PHILADELPHIA — The Philadelphia 76ers will continue to put their trust in coach Brett Brown.
Brown, who took the 76ers from 10 wins to the third seed in the Eastern Conference in just two seasons, has agreed to a three-year contract extension that runs through the 2021-2022 season.
A person familiar with the situation confirmed the deal to The Associated Press. The person spoke Tuesday night on condition of anonymity because the contract has not been officially announced.
Brown had one year left on his contract. The extension is a sign the franchise believes he's still the right coach to lead the Sixers into Eastern Conference contention.
The Sixers won 52 games this season and beat Miami in the first round of the playoffs before they were eliminated in the conference semis by Boston.
Under Brown's watch, Joel Embiid and Ben Simmons have blossomed into two of the top young players in the league. Brown was hired as the Sixers were about to undergo their rebuilding process that became known as "The Process." The 76ers won 19, 18 and 10 games in each of Brown's first three seasons. The Sixers won 28 games in 2016-17 and made the first playoffs this season for the first time since 2012.

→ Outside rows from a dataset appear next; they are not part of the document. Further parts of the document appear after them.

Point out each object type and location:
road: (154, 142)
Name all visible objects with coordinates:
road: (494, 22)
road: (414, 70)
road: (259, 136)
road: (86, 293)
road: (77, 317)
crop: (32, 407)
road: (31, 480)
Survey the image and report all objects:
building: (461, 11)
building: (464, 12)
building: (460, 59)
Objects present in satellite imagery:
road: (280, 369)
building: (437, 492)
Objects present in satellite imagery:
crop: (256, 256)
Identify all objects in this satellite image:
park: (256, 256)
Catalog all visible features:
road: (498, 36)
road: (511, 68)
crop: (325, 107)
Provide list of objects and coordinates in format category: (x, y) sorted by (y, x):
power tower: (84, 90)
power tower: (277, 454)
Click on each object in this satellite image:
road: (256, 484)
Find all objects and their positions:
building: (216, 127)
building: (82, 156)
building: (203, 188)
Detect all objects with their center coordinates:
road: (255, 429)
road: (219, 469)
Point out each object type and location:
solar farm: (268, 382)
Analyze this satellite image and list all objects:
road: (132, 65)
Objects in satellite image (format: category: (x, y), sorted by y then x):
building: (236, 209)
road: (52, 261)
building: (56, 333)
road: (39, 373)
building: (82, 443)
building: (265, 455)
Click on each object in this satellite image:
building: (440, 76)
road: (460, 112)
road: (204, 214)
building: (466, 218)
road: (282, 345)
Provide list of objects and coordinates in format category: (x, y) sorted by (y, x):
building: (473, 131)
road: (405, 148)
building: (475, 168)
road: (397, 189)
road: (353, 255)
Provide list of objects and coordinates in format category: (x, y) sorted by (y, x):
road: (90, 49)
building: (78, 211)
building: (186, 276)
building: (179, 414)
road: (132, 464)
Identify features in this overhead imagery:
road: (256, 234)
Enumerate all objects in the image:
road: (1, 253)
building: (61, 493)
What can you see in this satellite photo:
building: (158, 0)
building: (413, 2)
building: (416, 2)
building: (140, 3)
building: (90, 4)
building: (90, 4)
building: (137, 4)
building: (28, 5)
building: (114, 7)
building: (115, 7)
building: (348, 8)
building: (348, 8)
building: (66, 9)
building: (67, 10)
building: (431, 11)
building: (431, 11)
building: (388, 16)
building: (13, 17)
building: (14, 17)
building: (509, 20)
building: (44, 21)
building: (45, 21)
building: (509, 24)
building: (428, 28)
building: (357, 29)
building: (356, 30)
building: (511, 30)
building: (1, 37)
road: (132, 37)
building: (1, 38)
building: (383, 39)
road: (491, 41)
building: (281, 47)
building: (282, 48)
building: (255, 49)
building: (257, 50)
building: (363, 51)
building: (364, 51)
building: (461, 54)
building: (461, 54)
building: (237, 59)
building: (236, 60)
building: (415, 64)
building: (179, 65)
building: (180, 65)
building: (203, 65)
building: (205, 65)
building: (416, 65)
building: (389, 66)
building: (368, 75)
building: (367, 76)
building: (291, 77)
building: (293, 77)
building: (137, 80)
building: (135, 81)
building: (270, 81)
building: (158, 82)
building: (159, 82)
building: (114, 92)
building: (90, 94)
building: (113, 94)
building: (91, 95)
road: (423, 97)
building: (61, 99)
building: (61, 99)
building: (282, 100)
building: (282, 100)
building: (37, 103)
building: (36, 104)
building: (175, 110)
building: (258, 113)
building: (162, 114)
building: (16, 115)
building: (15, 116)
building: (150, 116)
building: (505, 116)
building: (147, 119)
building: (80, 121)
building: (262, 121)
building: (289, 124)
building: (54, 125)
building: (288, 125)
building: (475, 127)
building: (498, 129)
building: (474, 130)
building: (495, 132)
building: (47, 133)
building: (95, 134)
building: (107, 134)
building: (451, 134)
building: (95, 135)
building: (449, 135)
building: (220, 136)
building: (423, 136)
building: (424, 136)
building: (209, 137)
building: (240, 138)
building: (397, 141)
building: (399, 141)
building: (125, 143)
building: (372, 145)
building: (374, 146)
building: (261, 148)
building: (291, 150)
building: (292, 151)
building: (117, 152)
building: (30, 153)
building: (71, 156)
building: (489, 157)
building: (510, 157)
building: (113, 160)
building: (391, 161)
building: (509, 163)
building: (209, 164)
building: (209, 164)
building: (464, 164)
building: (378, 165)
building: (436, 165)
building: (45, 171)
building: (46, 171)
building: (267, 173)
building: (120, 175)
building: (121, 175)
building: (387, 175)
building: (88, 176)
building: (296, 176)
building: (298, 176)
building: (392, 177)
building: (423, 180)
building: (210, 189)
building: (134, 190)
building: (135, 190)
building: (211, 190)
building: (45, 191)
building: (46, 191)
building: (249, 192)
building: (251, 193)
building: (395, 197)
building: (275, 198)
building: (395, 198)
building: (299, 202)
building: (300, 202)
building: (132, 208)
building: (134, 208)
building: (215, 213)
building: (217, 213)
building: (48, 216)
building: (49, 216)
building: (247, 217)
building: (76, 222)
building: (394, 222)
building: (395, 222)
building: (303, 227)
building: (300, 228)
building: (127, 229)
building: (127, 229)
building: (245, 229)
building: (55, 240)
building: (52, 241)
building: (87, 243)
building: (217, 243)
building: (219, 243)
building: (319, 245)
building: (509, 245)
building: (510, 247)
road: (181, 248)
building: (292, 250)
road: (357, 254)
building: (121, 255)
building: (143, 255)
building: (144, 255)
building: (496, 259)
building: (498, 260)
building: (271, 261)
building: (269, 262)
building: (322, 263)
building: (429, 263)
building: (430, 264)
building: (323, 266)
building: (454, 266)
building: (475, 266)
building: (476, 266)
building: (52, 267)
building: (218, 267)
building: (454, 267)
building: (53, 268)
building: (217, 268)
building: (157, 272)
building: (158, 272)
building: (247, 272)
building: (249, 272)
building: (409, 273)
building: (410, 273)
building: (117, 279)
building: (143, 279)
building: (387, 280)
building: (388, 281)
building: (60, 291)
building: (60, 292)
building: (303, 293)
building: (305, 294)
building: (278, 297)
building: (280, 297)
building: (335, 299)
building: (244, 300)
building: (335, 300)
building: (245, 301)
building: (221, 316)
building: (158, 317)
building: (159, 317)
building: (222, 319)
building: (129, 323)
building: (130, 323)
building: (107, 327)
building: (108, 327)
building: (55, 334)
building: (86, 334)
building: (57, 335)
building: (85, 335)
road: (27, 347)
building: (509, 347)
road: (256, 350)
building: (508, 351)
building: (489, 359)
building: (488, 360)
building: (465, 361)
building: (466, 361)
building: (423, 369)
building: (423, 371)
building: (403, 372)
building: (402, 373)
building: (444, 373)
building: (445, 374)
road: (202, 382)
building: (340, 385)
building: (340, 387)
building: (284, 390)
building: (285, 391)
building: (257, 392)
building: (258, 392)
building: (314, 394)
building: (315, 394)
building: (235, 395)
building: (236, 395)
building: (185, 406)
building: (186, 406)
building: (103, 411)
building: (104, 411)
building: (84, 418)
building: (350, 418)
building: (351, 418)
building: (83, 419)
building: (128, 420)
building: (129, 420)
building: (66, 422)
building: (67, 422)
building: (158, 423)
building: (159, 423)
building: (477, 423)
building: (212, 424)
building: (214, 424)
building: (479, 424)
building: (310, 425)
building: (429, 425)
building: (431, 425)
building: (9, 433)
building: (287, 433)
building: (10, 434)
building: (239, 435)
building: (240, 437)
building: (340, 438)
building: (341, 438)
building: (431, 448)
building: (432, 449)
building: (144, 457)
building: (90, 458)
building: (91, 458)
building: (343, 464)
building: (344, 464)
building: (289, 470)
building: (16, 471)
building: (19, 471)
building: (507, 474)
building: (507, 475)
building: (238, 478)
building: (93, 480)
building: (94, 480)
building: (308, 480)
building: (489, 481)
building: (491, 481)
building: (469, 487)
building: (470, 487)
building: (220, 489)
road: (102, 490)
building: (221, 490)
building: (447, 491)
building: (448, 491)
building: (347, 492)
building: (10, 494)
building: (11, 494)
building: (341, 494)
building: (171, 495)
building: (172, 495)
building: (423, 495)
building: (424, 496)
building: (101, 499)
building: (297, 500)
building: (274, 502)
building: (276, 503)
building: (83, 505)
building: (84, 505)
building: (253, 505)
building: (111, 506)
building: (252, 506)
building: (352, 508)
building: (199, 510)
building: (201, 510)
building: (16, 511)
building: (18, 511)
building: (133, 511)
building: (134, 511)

Even with two 26-game losing streaks on his resume, the front office has never wavered in its feeling that Brown is the right coach for a franchise that last won a championship in 1983. Brown is 127-283 (.310) with one winning record in five seasons.
Team president Bryan Colangelo said days after the Sixers were eliminated he planned to offer Brown an extension.
"I don't think it's the healthiest of situations for coaches to go into a season with one year remaining on their contracts. It impacts so many aspects of what you're doing," he said.
Brown was part of three NBA title teams with San Antonio as an assistant and won another with the Spurs when he served in the basketball operations department in 1998-99. He left after that season to become the head coach of the Sydney Kings of the Australian National Basketball League, but rejoined the Spurs in 2002 as the team's assistant coach/director of player development and was moved to the bench as an assistant under Gregg Popovich in 2006.
He signed a four-year deal for his NBA first head coaching job in 2013 with the understanding the Sixers were trying to rebuild. But he would later admit he had no idea the 76ers would struggle so badly four years into a tenure filled of coaching developmental league castoffs and 10-day contract players for a shot at building a winner through lottery draft picks.
"To coach gypsies or to have to coach a revolving door is not what I am looking for," he said in 2015.
But help was soon on the way.
Embiid was named All-NBA second team, Simmons is a leading contender for NBA rookie of the year and the Sixers still believe they can salvage something out of Markelle Fultz. Fultz was the No. 1 pick of the 2016 draft but was sidelined most of the year with injuries and hardly played in the postseason. The Sixers are at least $25 million under the salary cap headed into the offseason and Brown said the Sixers need to be players in the free-agent market if they want to take the next step.
"I think that a high-level free agent is required," he said earlier this month. "I feel like we have the ability to attract one. At some point, when the time is right, I think we need help to win a championship."
And the 76ers believe Brown is the right coach on the bench who can help bring them one.